SUPPLIED INFORMATION:
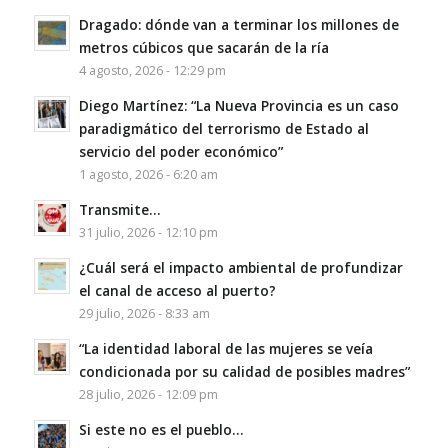
Dragado: dónde van a terminar los millones de
metros cúbicos que sacarán de la ría
4 agosto, 2026 - 12:29 pm
Diego Martínez: “La Nueva Provincia es un caso
paradigmático del terrorismo de Estado al
servicio del poder económico”
1 agosto, 2026 - 6:20 am
Transmite…
31 julio, 2026 - 12:10 pm
¿Cuál será el impacto ambiental de profundizar
el canal de acceso al puerto?
29 julio, 2026 - 8:33 am
“La identidad laboral de las mujeres se veía
condicionada por su calidad de posibles madres”
28 julio, 2026 - 12:09 pm
Si este no es el pueblo…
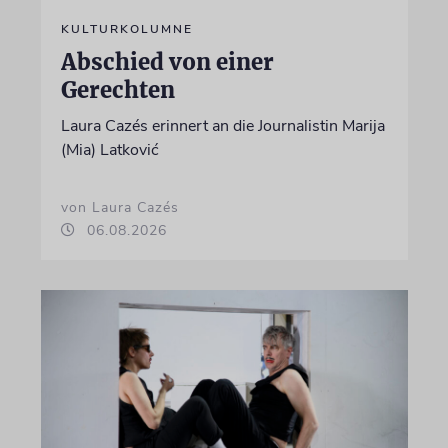
KULTURKOLUMNE
Abschied von einer
Gerechten
Laura Cazés erinnert an die Journalistin Marija
(Mia) Latković
von Laura Cazés
06.08.2026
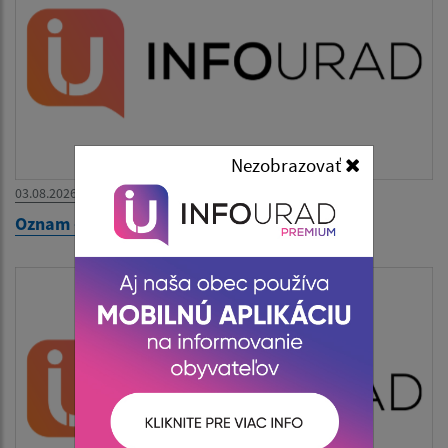
Nezobrazovať
03.08.2026
Oznam - zatvorený Obecný úrad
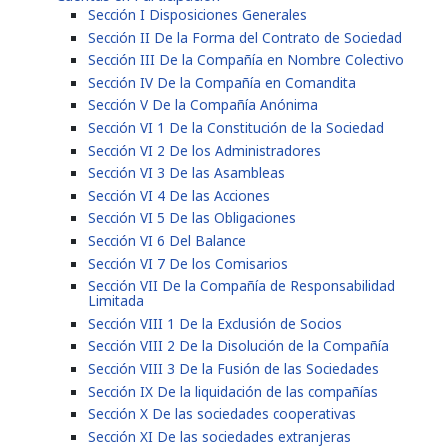
Sección I Disposiciones Generales
Sección II De la Forma del Contrato de Sociedad
Sección III De la Compañía en Nombre Colectivo
Sección IV De la Compañía en Comandita
Sección V De la Compañía Anónima
Sección VI 1 De la Constitución de la Sociedad
Sección VI 2 De los Administradores
Sección VI 3 De las Asambleas
Sección VI 4 De las Acciones
Sección VI 5 De las Obligaciones
Sección VI 6 Del Balance
Sección VI 7 De los Comisarios
Sección VII De la Compañía de Responsabilidad
Limitada
Sección VIII 1 De la Exclusión de Socios
Sección VIII 2 De la Disolución de la Compañía
Sección VIII 3 De la Fusión de las Sociedades
Sección IX De la liquidación de las compañías
Sección X De las sociedades cooperativas
Sección XI De las sociedades extranjeras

AIM OF THE TASK:
Pictures excluded, copy the lines exactly from where the material starts to the line with "Sección I Disposiciones Generales", inclusive.

RESULT OF THIS EXERCISE:
Dragado: dónde van a terminar los millones de
metros cúbicos que sacarán de la ría
4 agosto, 2026 - 12:29 pm
Diego Martínez: “La Nueva Provincia es un caso
paradigmático del terrorismo de Estado al
servicio del poder económico”
1 agosto, 2026 - 6:20 am
Transmite…
31 julio, 2026 - 12:10 pm
¿Cuál será el impacto ambiental de profundizar
el canal de acceso al puerto?
29 julio, 2026 - 8:33 am
“La identidad laboral de las mujeres se veía
condicionada por su calidad de posibles madres”
28 julio, 2026 - 12:09 pm
Si este no es el pueblo…
KULTURKOLUMNE
Abschied von einer
Gerechten
Laura Cazés erinnert an die Journalistin Marija
(Mia) Latković
von Laura Cazés
06.08.2026
Nezobrazovať
03.08.2026
Oznam - zatvorený Obecný úrad
Sección I Disposiciones Generales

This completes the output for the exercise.